▶ **Page text**
From owner-freebsd-net@FreeBSD.ORG  Wed Feb  1 10:23:19 2006
Return-Path: <owner-freebsd-net@FreeBSD.ORG>
X-Original-To: freebsd-net@freebsd.org
Delivered-To: freebsd-net@freebsd.org
Received: from mx1.FreeBSD.org (mx1.freebsd.org [216.136.204.125])
	by hub.freebsd.org (Postfix) with ESMTP id EFCF916A422
	for <freebsd-net@freebsd.org>; Wed,  1 Feb 2006 10:23:18 +0000 (GMT)
	(envelope-from andre@freebsd.org)
Received: from c00l3r.networx.ch (c00l3r.networx.ch [62.48.2.2])
	by mx1.FreeBSD.org (Postfix) with ESMTP id EFF8E43D55
	for <freebsd-net@freebsd.org>; Wed,  1 Feb 2006 10:23:16 +0000 (GMT)
	(envelope-from andre@freebsd.org)
Received: (qmail 78007 invoked from network); 1 Feb 2006 10:22:08 -0000
Received: from dotat.atdotat.at (HELO [62.48.0.47]) ([62.48.0.47])
	(envelope-sender <andre@freebsd.org>)
	by c00l3r.networx.ch (qmail-ldap-1.03) with SMTP
	for <grog@FreeBSD.org>; 1 Feb 2006 10:22:08 -0000
Message-ID: <43E08C13.3090904@freebsd.org>
Date: Wed, 01 Feb 2006 11:23:15 +0100
From: Andre Oppermann <andre@freebsd.org>
User-Agent: Mozilla/5.0 (Windows; U; Windows NT 5.0; en-US;
	rv:1.8b) Gecko/20050217
MIME-Version: 1.0
To: Greg 'groggy' Lehey <grog@FreeBSD.org>
References: <20060201012011.GP97116@wantadilla.lemis.com>
In-Reply-To: <20060201012011.GP97116@wantadilla.lemis.com>
Content-Type: text/plain; charset=ISO-8859-1; format=flowed
Content-Transfer-Encoding: 7bit
Cc: freebsd-net@freebsd.org, hackers@freebsd.org
Subject: Re: Van Jacobson's network stack restructure
X-BeenThere: freebsd-net@freebsd.org
X-Mailman-Version: 2.1.5
Precedence: list
List-Id: Networking and TCP/IP with FreeBSD <freebsd-net.freebsd.org>
List-Unsubscribe: <http://lists.freebsd.org/mailman/listinfo/freebsd-net>,
	<mailto:freebsd-net-request@freebsd.org?subject=unsubscribe>
List-Archive: <http://lists.freebsd.org/pipermail/freebsd-net>
List-Post: <mailto:freebsd-net@freebsd.org>
List-Help: <mailto:freebsd-net-request@freebsd.org?subject=help>
List-Subscribe: <http://lists.freebsd.org/mailman/listinfo/freebsd-net>,
	<mailto:freebsd-net-request@freebsd.org?subject=subscribe>
X-List-Received-Date: Wed, 01 Feb 2006 10:23:19 -0000

Greg 'groggy' Lehey wrote:
> Last week, at the Linux.conf.au in Dunedin, Van Jacobson presented
> some slides about work he has been doing rearchitecting the Linux
> network stack.  He claims to have reduced the CPU usage by 80% and
> doubled network throughput (he expects more, but it was limited by
> memory bandwidth).  The approach looks like it would work on FreeBSD
> as well.  I spoke to him and he confirmed.

▶ **Directions**
Answer these questions about the email:
(a) Who is named on the From line?
(b) At which event did Van Jacobson present his slides?
(c) By what percentage did he claim to have reduced CPU usage?
The records that follow have no connection to the email above.

▶ **Entries shown**
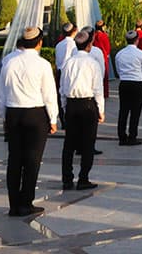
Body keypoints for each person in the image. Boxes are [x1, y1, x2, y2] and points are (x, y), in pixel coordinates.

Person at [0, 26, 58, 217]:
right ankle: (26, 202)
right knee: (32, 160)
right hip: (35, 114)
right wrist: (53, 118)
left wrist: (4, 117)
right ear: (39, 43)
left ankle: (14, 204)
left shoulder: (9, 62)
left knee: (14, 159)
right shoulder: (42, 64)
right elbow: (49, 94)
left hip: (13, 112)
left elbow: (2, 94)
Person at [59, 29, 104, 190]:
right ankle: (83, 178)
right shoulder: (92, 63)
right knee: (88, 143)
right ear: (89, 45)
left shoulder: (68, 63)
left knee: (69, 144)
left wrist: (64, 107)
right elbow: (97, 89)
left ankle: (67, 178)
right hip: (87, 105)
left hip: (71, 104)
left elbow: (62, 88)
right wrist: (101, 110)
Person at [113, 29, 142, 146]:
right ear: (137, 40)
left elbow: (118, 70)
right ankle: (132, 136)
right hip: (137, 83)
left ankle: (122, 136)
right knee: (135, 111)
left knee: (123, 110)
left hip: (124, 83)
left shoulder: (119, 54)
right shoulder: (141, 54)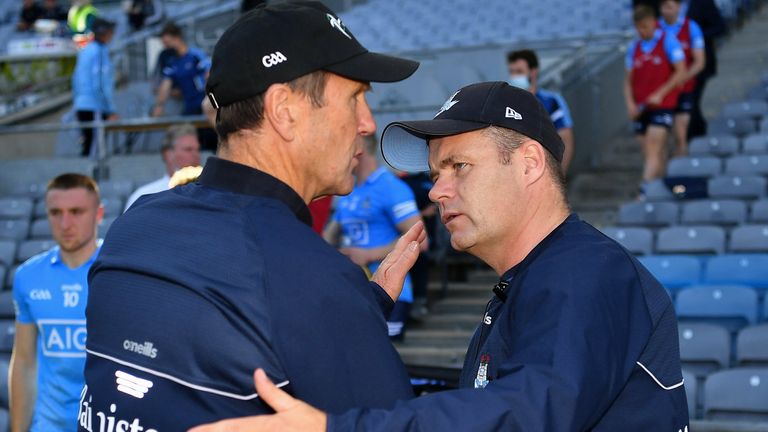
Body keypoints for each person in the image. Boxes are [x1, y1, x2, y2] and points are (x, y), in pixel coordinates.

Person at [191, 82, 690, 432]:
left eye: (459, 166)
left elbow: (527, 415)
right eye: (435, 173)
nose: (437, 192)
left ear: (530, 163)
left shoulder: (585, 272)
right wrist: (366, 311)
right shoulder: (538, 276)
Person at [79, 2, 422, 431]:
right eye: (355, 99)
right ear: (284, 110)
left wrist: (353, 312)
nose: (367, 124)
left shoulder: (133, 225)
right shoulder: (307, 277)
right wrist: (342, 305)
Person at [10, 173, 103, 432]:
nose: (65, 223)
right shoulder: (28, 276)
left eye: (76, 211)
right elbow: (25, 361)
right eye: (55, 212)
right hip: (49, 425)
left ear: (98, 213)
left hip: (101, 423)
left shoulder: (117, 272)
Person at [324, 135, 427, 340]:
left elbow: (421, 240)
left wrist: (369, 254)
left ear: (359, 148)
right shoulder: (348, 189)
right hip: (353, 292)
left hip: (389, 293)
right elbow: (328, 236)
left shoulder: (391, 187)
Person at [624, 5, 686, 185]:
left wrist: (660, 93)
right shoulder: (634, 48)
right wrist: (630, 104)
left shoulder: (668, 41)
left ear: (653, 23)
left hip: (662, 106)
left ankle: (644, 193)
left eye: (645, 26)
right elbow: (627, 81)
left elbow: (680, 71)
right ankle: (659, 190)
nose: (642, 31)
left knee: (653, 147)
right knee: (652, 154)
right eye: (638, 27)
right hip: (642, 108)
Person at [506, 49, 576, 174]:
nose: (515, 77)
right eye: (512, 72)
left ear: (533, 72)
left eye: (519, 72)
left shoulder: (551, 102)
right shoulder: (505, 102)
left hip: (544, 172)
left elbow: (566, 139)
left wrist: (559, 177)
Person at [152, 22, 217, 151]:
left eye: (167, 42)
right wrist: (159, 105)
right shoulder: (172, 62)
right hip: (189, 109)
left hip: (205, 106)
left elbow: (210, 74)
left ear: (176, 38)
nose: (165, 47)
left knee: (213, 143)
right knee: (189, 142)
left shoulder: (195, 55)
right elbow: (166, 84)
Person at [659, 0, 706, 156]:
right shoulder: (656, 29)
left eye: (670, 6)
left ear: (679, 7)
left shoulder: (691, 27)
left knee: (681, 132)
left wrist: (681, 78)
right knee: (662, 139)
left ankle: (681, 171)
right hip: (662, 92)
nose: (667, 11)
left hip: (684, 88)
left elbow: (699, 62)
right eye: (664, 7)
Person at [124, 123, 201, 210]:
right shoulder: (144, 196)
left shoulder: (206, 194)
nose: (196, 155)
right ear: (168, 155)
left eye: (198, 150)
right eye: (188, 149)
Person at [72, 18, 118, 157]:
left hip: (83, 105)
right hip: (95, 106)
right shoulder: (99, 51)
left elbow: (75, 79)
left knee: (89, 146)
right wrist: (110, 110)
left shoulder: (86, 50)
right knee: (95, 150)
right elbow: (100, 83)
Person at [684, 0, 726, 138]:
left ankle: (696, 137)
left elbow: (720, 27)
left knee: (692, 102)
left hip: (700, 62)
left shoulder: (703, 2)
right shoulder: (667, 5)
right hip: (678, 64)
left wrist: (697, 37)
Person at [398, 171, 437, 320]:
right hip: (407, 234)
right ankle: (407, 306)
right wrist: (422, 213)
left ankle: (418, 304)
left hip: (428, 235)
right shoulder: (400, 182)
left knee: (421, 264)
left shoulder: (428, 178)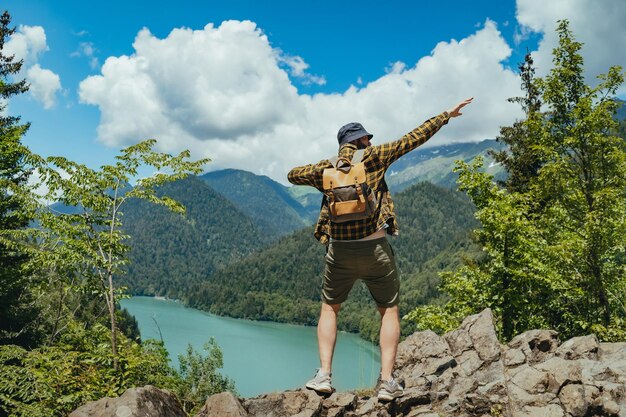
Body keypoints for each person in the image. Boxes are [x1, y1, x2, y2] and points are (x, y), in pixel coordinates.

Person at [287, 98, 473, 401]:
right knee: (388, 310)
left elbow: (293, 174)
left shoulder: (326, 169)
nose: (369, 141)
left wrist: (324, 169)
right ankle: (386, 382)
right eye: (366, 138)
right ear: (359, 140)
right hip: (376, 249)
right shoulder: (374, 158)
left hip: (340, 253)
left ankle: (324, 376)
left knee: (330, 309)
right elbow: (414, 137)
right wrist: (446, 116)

▶ **Your response**
(a) Andre Oppermann
(b) Linux.conf.au in Dunedin
(c) 80%